*Exercise set*
[1] In the glue excerpt, what value does fromEnum return for Shrinking?
[2] Reproduce the stored entries from the line containing "common name: Cow parsley" through the last line of the entries, both ends included.

*Selected text*
========================================

There is a custom instance for {\tt Enum GlueSign} so that it can result negative or positive.

> instance Enum GlueSign where {
>   fromEnum Stretching = 1;
>   fromEnum Shrinking = -1;
>   toEnum x = bool Shrinking Stretching (x > 0);
>   enumFrom Shrinking = [Shrinking, Stretching];
>   enumFrom Stretching = [Stretching];
>   pred Stretching = Shrinking;
>   succ Shrinking = Stretching;
> };

To make a glue from a space factor:

> spaceGlue :: Font -> Int -> Glue;
> spaceGlue f sf = let { d = fontDimen f ++ repeat 0; } in Glue {
>   naturalGlue = (d !! 2) + bool 0 (d !! 7) (sf >= 2000), 
>   stretchability = GlueSS (div (toEnum sf * (d !! 3)) 1000) 0 0 0,
>   shrinkability = GlueSS (div (1000 * (d !! 4)) $ toEnum sf) 0 0 0
> };

To use glue settings, there will be a type for rendering positions, and the functions to convert them.

========================================

Stored entries:
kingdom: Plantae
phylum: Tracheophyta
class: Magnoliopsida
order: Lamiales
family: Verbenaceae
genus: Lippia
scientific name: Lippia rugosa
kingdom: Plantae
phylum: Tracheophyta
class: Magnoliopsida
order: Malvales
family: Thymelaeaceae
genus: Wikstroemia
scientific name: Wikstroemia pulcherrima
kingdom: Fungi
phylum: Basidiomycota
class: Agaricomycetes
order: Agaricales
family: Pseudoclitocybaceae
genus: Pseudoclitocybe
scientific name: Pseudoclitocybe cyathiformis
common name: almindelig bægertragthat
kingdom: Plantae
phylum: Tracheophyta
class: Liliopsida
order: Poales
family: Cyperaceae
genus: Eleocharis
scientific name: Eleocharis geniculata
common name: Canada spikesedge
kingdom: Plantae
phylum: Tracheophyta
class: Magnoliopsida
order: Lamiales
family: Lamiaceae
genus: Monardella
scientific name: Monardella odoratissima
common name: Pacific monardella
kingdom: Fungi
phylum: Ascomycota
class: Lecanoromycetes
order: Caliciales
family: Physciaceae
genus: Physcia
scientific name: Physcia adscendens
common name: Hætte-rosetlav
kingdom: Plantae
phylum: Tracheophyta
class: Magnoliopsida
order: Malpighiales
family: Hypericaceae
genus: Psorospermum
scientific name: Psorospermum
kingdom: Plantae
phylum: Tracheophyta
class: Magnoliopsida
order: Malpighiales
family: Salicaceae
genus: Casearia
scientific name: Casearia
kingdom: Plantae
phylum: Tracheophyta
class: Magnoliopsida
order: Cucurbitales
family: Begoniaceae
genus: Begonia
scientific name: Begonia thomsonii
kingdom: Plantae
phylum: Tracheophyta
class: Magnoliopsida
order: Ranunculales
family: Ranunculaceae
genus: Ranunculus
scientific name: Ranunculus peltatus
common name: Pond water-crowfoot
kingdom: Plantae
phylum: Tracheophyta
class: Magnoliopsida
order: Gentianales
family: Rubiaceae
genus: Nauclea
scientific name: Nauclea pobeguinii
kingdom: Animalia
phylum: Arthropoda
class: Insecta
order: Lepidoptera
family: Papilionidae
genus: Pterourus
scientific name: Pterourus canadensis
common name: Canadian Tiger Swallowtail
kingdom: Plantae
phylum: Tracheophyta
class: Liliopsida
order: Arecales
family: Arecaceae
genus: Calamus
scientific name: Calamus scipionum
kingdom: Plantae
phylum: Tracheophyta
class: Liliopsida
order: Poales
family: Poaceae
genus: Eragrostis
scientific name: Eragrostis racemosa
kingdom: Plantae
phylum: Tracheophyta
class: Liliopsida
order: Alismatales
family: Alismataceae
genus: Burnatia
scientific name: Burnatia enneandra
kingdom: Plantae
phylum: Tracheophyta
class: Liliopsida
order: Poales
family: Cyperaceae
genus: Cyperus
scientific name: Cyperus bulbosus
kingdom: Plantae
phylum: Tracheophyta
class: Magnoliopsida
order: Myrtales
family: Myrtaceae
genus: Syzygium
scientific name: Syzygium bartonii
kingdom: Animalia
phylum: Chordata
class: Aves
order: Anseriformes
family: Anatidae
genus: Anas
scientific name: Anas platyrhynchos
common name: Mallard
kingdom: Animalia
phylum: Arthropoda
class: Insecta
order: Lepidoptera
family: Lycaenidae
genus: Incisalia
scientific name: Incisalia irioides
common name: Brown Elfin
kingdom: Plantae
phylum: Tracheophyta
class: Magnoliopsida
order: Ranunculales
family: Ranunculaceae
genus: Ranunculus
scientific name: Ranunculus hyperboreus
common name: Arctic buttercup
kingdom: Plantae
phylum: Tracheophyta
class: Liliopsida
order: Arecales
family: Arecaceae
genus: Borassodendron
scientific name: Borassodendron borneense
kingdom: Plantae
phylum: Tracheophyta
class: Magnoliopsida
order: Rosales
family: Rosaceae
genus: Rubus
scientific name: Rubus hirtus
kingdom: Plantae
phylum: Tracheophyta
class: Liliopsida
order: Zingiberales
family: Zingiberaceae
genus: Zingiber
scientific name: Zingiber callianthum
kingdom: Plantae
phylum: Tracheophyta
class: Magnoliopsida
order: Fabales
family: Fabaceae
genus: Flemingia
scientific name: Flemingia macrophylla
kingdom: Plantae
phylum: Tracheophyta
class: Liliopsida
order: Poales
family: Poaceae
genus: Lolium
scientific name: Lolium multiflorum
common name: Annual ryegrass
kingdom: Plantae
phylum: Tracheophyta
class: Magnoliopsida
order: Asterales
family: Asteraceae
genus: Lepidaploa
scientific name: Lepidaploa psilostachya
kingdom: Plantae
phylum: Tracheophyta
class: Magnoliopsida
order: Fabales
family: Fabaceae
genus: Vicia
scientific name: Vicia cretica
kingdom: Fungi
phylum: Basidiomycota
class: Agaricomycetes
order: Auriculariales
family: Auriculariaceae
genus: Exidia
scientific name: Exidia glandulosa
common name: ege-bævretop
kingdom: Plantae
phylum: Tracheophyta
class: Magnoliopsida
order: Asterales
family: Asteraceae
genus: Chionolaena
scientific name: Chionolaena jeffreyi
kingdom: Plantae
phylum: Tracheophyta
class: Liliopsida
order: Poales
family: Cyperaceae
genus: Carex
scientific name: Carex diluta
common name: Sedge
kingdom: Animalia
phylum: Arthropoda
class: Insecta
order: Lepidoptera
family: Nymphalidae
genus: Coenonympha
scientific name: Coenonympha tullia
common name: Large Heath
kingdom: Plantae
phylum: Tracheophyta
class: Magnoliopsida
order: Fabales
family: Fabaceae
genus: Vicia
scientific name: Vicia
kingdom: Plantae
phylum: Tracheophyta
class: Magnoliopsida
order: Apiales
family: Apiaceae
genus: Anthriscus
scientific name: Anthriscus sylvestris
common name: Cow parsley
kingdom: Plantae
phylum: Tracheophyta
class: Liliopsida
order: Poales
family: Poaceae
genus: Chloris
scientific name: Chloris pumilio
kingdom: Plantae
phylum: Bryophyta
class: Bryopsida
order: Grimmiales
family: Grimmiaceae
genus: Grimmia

========================================

*Full answers*
[1] It returns -1.

[2]
common name: Cow parsley
kingdom: Plantae
phylum: Tracheophyta
class: Liliopsida
order: Poales
family: Poaceae
genus: Chloris
scientific name: Chloris pumilio
kingdom: Plantae
phylum: Bryophyta
class: Bryopsida
order: Grimmiales
family: Grimmiaceae
genus: Grimmia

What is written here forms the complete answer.